French President Emmanuel Macron is also on alert after a leading Frexit campaigner warned European leaders that the bloc would “pay the price” for vaccine chaos on the continent.
Europe’s vaccine crisis is fuelling “EU exit” campaigns
EU exit campaigns are gathering steam across the continent as vaccine chaos across the bloc intensifies.
Compared to the UK, which as of April 12th, has vaccinated 32,121,353 million people and is on track to vaccinating 75% of the total population by August, the EU, with 10% of its total population protected against COVID-19, is significantly behind.
Support for Brexit has also increased following European Commission President Ursula von der Leyen’s threats to block vaccine exports to countries that weren’t engaging in “reciprocating” behaviour.
The move, which experts criticised as a desperate attempt to hold onto spare jabs to cover the bloc’s botched vaccination programme, not only upset the UK but the US and other countries such as Australia.
However, the EU is now facing another crisis as the AstraZeneca jabs that the bloc was withholding are being wasted as blood clot reports have reduced public confidence.
Despite reassurances from the Medicines and Healthcare products Regulatory Agency (MHRA), European Medicines Agency (EMA) and the World Health Organisation (WHO), mistrust in the vaccine is soaring. Yet, the EU remains reluctant to export the jab.
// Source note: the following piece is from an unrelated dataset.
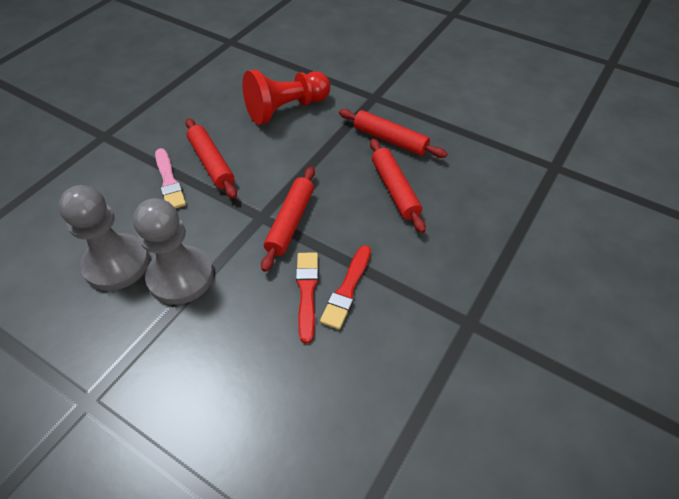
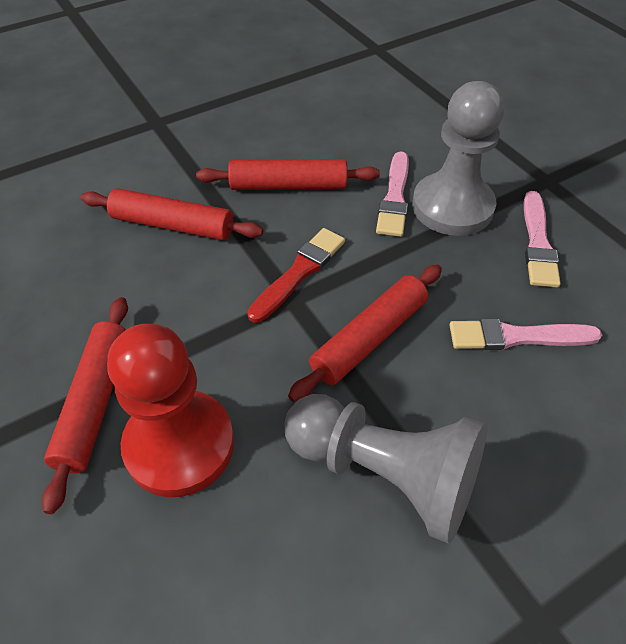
pink brush: 1 -> 3
red brush: 2 -> 1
A reader of Express.co.uk said: “The EU will go down in history as having caused deaths in their own countries, the UK and the rest of the world.”
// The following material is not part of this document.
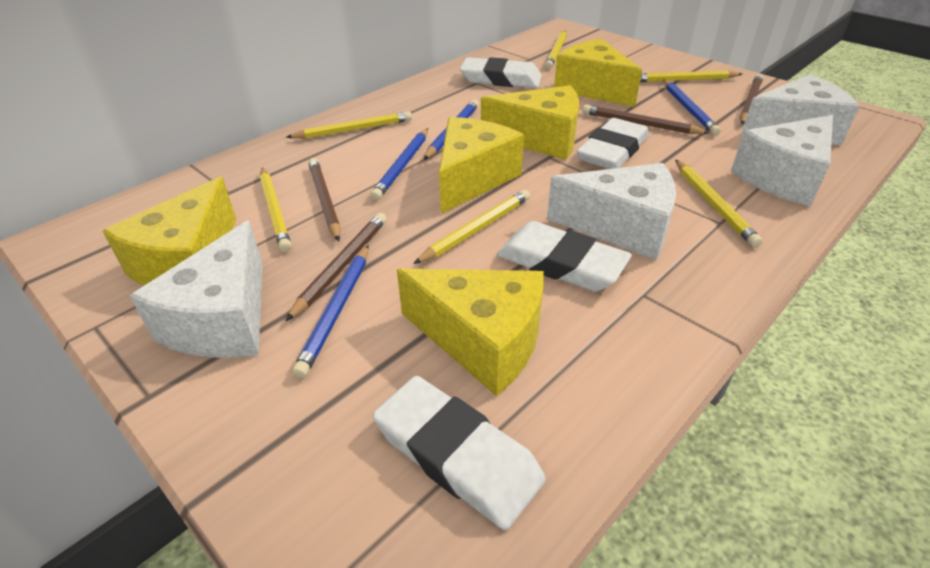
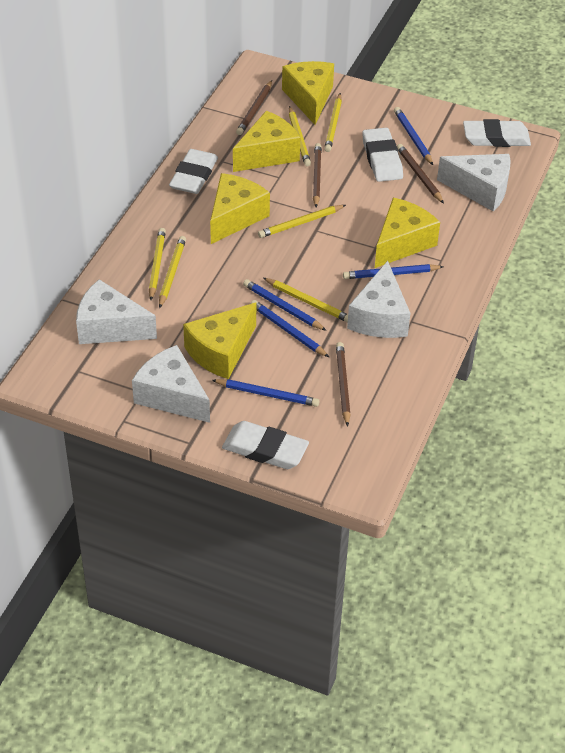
blue pencil: 4 -> 5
Another commented: “Out of jealousy, the EU trashed the AstraZeneca vaccine and now reaps what it sowed.”
Another stated: “They wanted it. They trashed it. They stockpiled it. They stop others from having it. Now they can’t give it away.”
The EU’s stance on vaccine exports and trade is threatening to harm its relationship with other countries, such as the US, which has already commented on the outbreaks of violence in Northern Ireland.
US President Joe Biden urged both sides to honour the Good Friday agreement and deliver a strategy to maintain peace in Northern Ireland.
Mr Biden also commented on the EU’s growing economic relationship with China and Russia and threatened sanctions over Germany’s Nord Stream 2 project with the Eastern-European nation.
Meanwhile, World War 3 warnings were sounded after China urged the EU to make an “independent” judgement on its stance with Beijing – without US interference – in a push for its flagship Belt and Road investment initiative.
With diplomatic tensions escalating, several spectators warned that Europe could become a battleground for the US and China amid growing fears that either of the world’s leading nations could make Europe a pawn in a more significant game of who owns the world.